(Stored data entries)
---

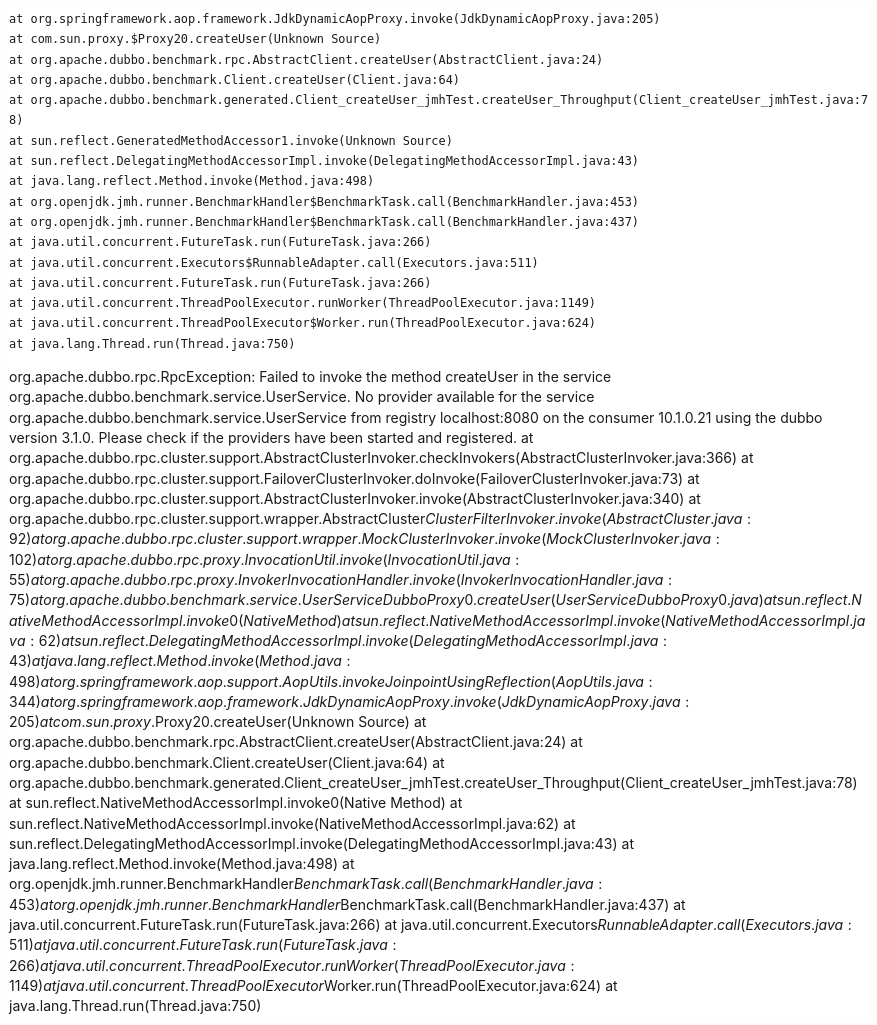 	at org.springframework.aop.framework.JdkDynamicAopProxy.invoke(JdkDynamicAopProxy.java:205)
	at com.sun.proxy.$Proxy20.createUser(Unknown Source)
	at org.apache.dubbo.benchmark.rpc.AbstractClient.createUser(AbstractClient.java:24)
	at org.apache.dubbo.benchmark.Client.createUser(Client.java:64)
	at org.apache.dubbo.benchmark.generated.Client_createUser_jmhTest.createUser_Throughput(Client_createUser_jmhTest.java:78)
	at sun.reflect.GeneratedMethodAccessor1.invoke(Unknown Source)
	at sun.reflect.DelegatingMethodAccessorImpl.invoke(DelegatingMethodAccessorImpl.java:43)
	at java.lang.reflect.Method.invoke(Method.java:498)
	at org.openjdk.jmh.runner.BenchmarkHandler$BenchmarkTask.call(BenchmarkHandler.java:453)
	at org.openjdk.jmh.runner.BenchmarkHandler$BenchmarkTask.call(BenchmarkHandler.java:437)
	at java.util.concurrent.FutureTask.run(FutureTask.java:266)
	at java.util.concurrent.Executors$RunnableAdapter.call(Executors.java:511)
	at java.util.concurrent.FutureTask.run(FutureTask.java:266)
	at java.util.concurrent.ThreadPoolExecutor.runWorker(ThreadPoolExecutor.java:1149)
	at java.util.concurrent.ThreadPoolExecutor$Worker.run(ThreadPoolExecutor.java:624)
	at java.lang.Thread.run(Thread.java:750)

org.apache.dubbo.rpc.RpcException: Failed to invoke the method createUser in the service org.apache.dubbo.benchmark.service.UserService. No provider available for the service org.apache.dubbo.benchmark.service.UserService from registry localhost:8080 on the consumer 10.1.0.21 using the dubbo version 3.1.0. Please check if the providers have been started and registered.
	at org.apache.dubbo.rpc.cluster.support.AbstractClusterInvoker.checkInvokers(AbstractClusterInvoker.java:366)
	at org.apache.dubbo.rpc.cluster.support.FailoverClusterInvoker.doInvoke(FailoverClusterInvoker.java:73)
	at org.apache.dubbo.rpc.cluster.support.AbstractClusterInvoker.invoke(AbstractClusterInvoker.java:340)
	at org.apache.dubbo.rpc.cluster.support.wrapper.AbstractCluster$ClusterFilterInvoker.invoke(AbstractCluster.java:92)
	at org.apache.dubbo.rpc.cluster.support.wrapper.MockClusterInvoker.invoke(MockClusterInvoker.java:102)
	at org.apache.dubbo.rpc.proxy.InvocationUtil.invoke(InvocationUtil.java:55)
	at org.apache.dubbo.rpc.proxy.InvokerInvocationHandler.invoke(InvokerInvocationHandler.java:75)
	at org.apache.dubbo.benchmark.service.UserServiceDubboProxy0.createUser(UserServiceDubboProxy0.java)
	at sun.reflect.NativeMethodAccessorImpl.invoke0(Native Method)
	at sun.reflect.NativeMethodAccessorImpl.invoke(NativeMethodAccessorImpl.java:62)
	at sun.reflect.DelegatingMethodAccessorImpl.invoke(DelegatingMethodAccessorImpl.java:43)
	at java.lang.reflect.Method.invoke(Method.java:498)
	at org.springframework.aop.support.AopUtils.invokeJoinpointUsingReflection(AopUtils.java:344)
	at org.springframework.aop.framework.JdkDynamicAopProxy.invoke(JdkDynamicAopProxy.java:205)
	at com.sun.proxy.$Proxy20.createUser(Unknown Source)
	at org.apache.dubbo.benchmark.rpc.AbstractClient.createUser(AbstractClient.java:24)
	at org.apache.dubbo.benchmark.Client.createUser(Client.java:64)
	at org.apache.dubbo.benchmark.generated.Client_createUser_jmhTest.createUser_Throughput(Client_createUser_jmhTest.java:78)
	at sun.reflect.NativeMethodAccessorImpl.invoke0(Native Method)
	at sun.reflect.NativeMethodAccessorImpl.invoke(NativeMethodAccessorImpl.java:62)
	at sun.reflect.DelegatingMethodAccessorImpl.invoke(DelegatingMethodAccessorImpl.java:43)
	at java.lang.reflect.Method.invoke(Method.java:498)
	at org.openjdk.jmh.runner.BenchmarkHandler$BenchmarkTask.call(BenchmarkHandler.java:453)
	at org.openjdk.jmh.runner.BenchmarkHandler$BenchmarkTask.call(BenchmarkHandler.java:437)
	at java.util.concurrent.FutureTask.run(FutureTask.java:266)
	at java.util.concurrent.Executors$RunnableAdapter.call(Executors.java:511)
	at java.util.concurrent.FutureTask.run(FutureTask.java:266)
	at java.util.concurrent.ThreadPoolExecutor.runWorker(ThreadPoolExecutor.java:1149)
	at java.util.concurrent.ThreadPoolExecutor$Worker.run(ThreadPoolExecutor.java:624)
	at java.lang.Thread.run(Thread.java:750)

---

**EXERCISE INSTRUCTIONS:**
Working through the data above, find every line holding "wrapper" and copy it.

**OUTPUT OF THE EXERCISE:**
	at org.apache.dubbo.rpc.cluster.support.wrapper.AbstractCluster$ClusterFilterInvoker.invoke(AbstractCluster.java:92)
	at org.apache.dubbo.rpc.cluster.support.wrapper.MockClusterInvoker.invoke(MockClusterInvoker.java:102)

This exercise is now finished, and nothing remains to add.